◆ **WORK ITEM**
Without changing a word, repeat the data, and include no pictures.

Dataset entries
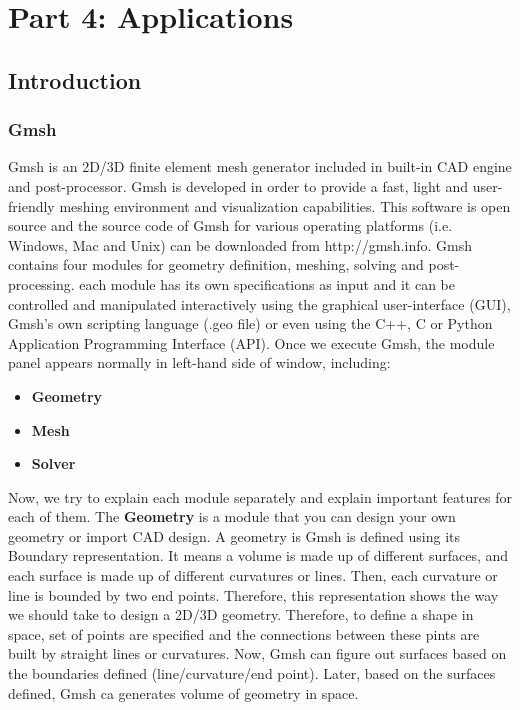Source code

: \part{Part 4: Applications}

\graphicspath{ {./Pictures/} }

\chapter{Introduction}
\section{Gmsh}
Gmsh is an 2D/3D finite element mesh generator included in built-in CAD engine and post-processor. Gmsh is developed in order to provide a fast, light and user-friendly meshing environment and visualization capabilities. This software is open source and the source code of Gmsh for various operating platforms (i.e. Windows, Mac and Unix) can be downloaded from http://gmsh.info. Gmsh contains four modules for geometry definition, meshing, solving and post-processing. each module has its own specifications as input and it can be controlled and manipulated interactively using the graphical user-interface (GUI), Gmsh's own scripting language (.geo file) or even using the C++, C or Python Application Programming Interface (API).
Once we execute Gmsh, the module panel appears normally in left-hand side of window, including:
\begin{itemize}
    \item \textbf{Geometry}
    \item \textbf{Mesh}
    \item \textbf{Solver}
\end{itemize}
Now, we try to explain each module separately and explain important features for each of them. The \textbf{Geometry} is a module that you can design your own geometry or import CAD design. A geometry is Gmsh is defined using its Boundary representation. It means a volume is made up of different surfaces, and each surface is made up of different curvatures or lines. Then, each curvature or line is bounded by two end points. Therefore, this representation shows the way we should take to design a 2D/3D geometry.
Therefore, to define a shape in space, set of points are specified and the connections between these pints are built by straight lines or curvatures. Now, Gmsh can figure out surfaces based on the boundaries defined (line/curvature/end point). Later, based on the surfaces defined, Gmsh ca generates volume of geometry in space.

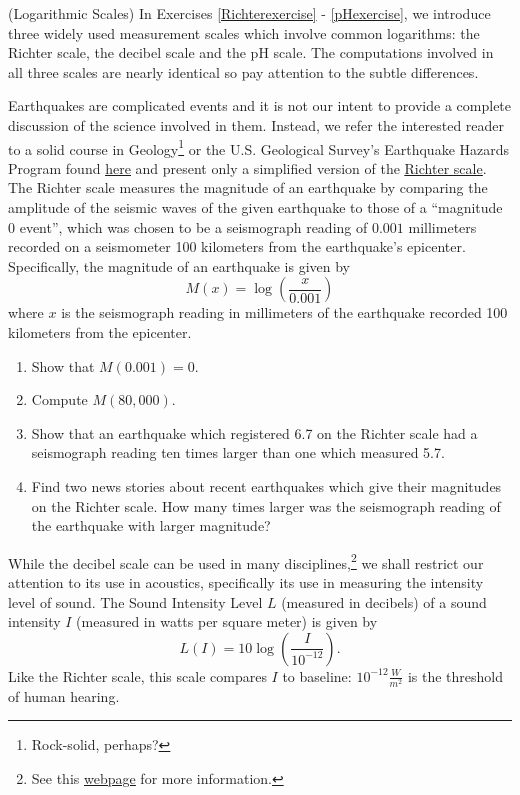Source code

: \documentclass{ximera}
\begin{document}
\begin{question}\label{logarithmicscales}
(Logarithmic Scales) In Exercises \ref{Richterexercise} - \ref{pHexercise}, we introduce three widely used measurement scales which involve common logarithms: the Richter scale, the decibel scale and the pH scale.  The computations involved in all three scales are nearly identical so pay attention to the subtle differences.

\begin{problem}\label{Richterexercise} 
Earthquakes are complicated events and it is not our intent to provide a complete discussion of the science involved in them.  Instead, we refer the interested reader to a solid course in Geology\footnote{Rock-solid, perhaps?} or the U.S. Geological Survey's Earthquake Hazards Program found \href{http://earthquake.usgs.gov/}{\underline{here}} and present only a simplified version of the \href{http://en.wikipedia.org/wiki/Richter_scale}{\underline{Richter scale}}.  The Richter scale measures the magnitude of an earthquake by comparing the amplitude of the seismic waves of the given earthquake to those of a ``magnitude 0 event'', which was chosen to be a seismograph reading of $0.001$ millimeters recorded on a seismometer 100 kilometers from the earthquake's epicenter.  Specifically, the magnitude of an earthquake is given by \[M(x) = \log \left(\dfrac{x}{0.001}\right)\] where $x$ is the seismograph reading in millimeters of the earthquake recorded 100 kilometers from the epicenter.  

\begin{enumerate}

\item Show that $M(0.001) = 0$.
\item Compute $M(80,000)$.
\item Show that an earthquake which registered 6.7 on the Richter scale had a seismograph reading ten times larger than one which measured 5.7.
\item Find two news stories about recent earthquakes which give their magnitudes on the Richter scale.  How many times larger was the seismograph reading of the earthquake with larger magnitude?

\end{enumerate}

\end{problem}

\begin{problem}\label{decibelexercise}
While the decibel scale can be used in many disciplines,\footnote{See this  \href{http://en.wikipedia.org/wiki/Decibel}{\underline{webpage}} for more information.} we shall restrict our attention to its use in acoustics, specifically its use in measuring the intensity level of sound. The Sound Intensity Level $L$ (measured in decibels) of a sound intensity $I$ (measured in watts per square meter) is given by \[L(I) = 10\log\left( \dfrac{I}{10^{-12}} \right).\] Like the Richter scale, this scale compares $I$ to baseline: $10^{-12} \frac{W}{m^{2}}$ is the threshold of human hearing. 


\end{problem}
\end{question}
\end{document}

◆ **TASK SOLUTION**
Source code

: \part{Part 4: Applications}

\graphicspath{ {./Pictures/} }

\chapter{Introduction}
\section{Gmsh}
Gmsh is an 2D/3D finite element mesh generator included in built-in CAD engine and post-processor. Gmsh is developed in order to provide a fast, light and user-friendly meshing environment and visualization capabilities. This software is open source and the source code of Gmsh for various operating platforms (i.e. Windows, Mac and Unix) can be downloaded from http://gmsh.info. Gmsh contains four modules for geometry definition, meshing, solving and post-processing. each module has its own specifications as input and it can be controlled and manipulated interactively using the graphical user-interface (GUI), Gmsh's own scripting language (.geo file) or even using the C++, C or Python Application Programming Interface (API).
Once we execute Gmsh, the module panel appears normally in left-hand side of window, including:
\begin{itemize}
    \item \textbf{Geometry}
    \item \textbf{Mesh}
    \item \textbf{Solver}
\end{itemize}
Now, we try to explain each module separately and explain important features for each of them. The \textbf{Geometry} is a module that you can design your own geometry or import CAD design. A geometry is Gmsh is defined using its Boundary representation. It means a volume is made up of different surfaces, and each surface is made up of different curvatures or lines. Then, each curvature or line is bounded by two end points. Therefore, this representation shows the way we should take to design a 2D/3D geometry.
Therefore, to define a shape in space, set of points are specified and the connections between these pints are built by straight lines or curvatures. Now, Gmsh can figure out surfaces based on the boundaries defined (line/curvature/end point). Later, based on the surfaces defined, Gmsh ca generates volume of geometry in space.

Source code

: \documentclass{ximera}
\begin{document}
\begin{question}\label{logarithmicscales}
(Logarithmic Scales) In Exercises \ref{Richterexercise} - \ref{pHexercise}, we introduce three widely used measurement scales which involve common logarithms: the Richter scale, the decibel scale and the pH scale.  The computations involved in all three scales are nearly identical so pay attention to the subtle differences.

\begin{problem}\label{Richterexercise} 
Earthquakes are complicated events and it is not our intent to provide a complete discussion of the science involved in them.  Instead, we refer the interested reader to a solid course in Geology\footnote{Rock-solid, perhaps?} or the U.S. Geological Survey's Earthquake Hazards Program found \href{http://earthquake.usgs.gov/}{\underline{here}} and present only a simplified version of the \href{http://en.wikipedia.org/wiki/Richter_scale}{\underline{Richter scale}}.  The Richter scale measures the magnitude of an earthquake by comparing the amplitude of the seismic waves of the given earthquake to those of a ``magnitude 0 event'', which was chosen to be a seismograph reading of $0.001$ millimeters recorded on a seismometer 100 kilometers from the earthquake's epicenter.  Specifically, the magnitude of an earthquake is given by \[M(x) = \log \left(\dfrac{x}{0.001}\right)\] where $x$ is the seismograph reading in millimeters of the earthquake recorded 100 kilometers from the epicenter.  

\begin{enumerate}

\item Show that $M(0.001) = 0$.
\item Compute $M(80,000)$.
\item Show that an earthquake which registered 6.7 on the Richter scale had a seismograph reading ten times larger than one which measured 5.7.
\item Find two news stories about recent earthquakes which give their magnitudes on the Richter scale.  How many times larger was the seismograph reading of the earthquake with larger magnitude?

\end{enumerate}

\end{problem}

\begin{problem}\label{decibelexercise}
While the decibel scale can be used in many disciplines,\footnote{See this  \href{http://en.wikipedia.org/wiki/Decibel}{\underline{webpage}} for more information.} we shall restrict our attention to its use in acoustics, specifically its use in measuring the intensity level of sound. The Sound Intensity Level $L$ (measured in decibels) of a sound intensity $I$ (measured in watts per square meter) is given by \[L(I) = 10\log\left( \dfrac{I}{10^{-12}} \right).\] Like the Richter scale, this scale compares $I$ to baseline: $10^{-12} \frac{W}{m^{2}}$ is the threshold of human hearing. 


\end{problem}
\end{question}
\end{document}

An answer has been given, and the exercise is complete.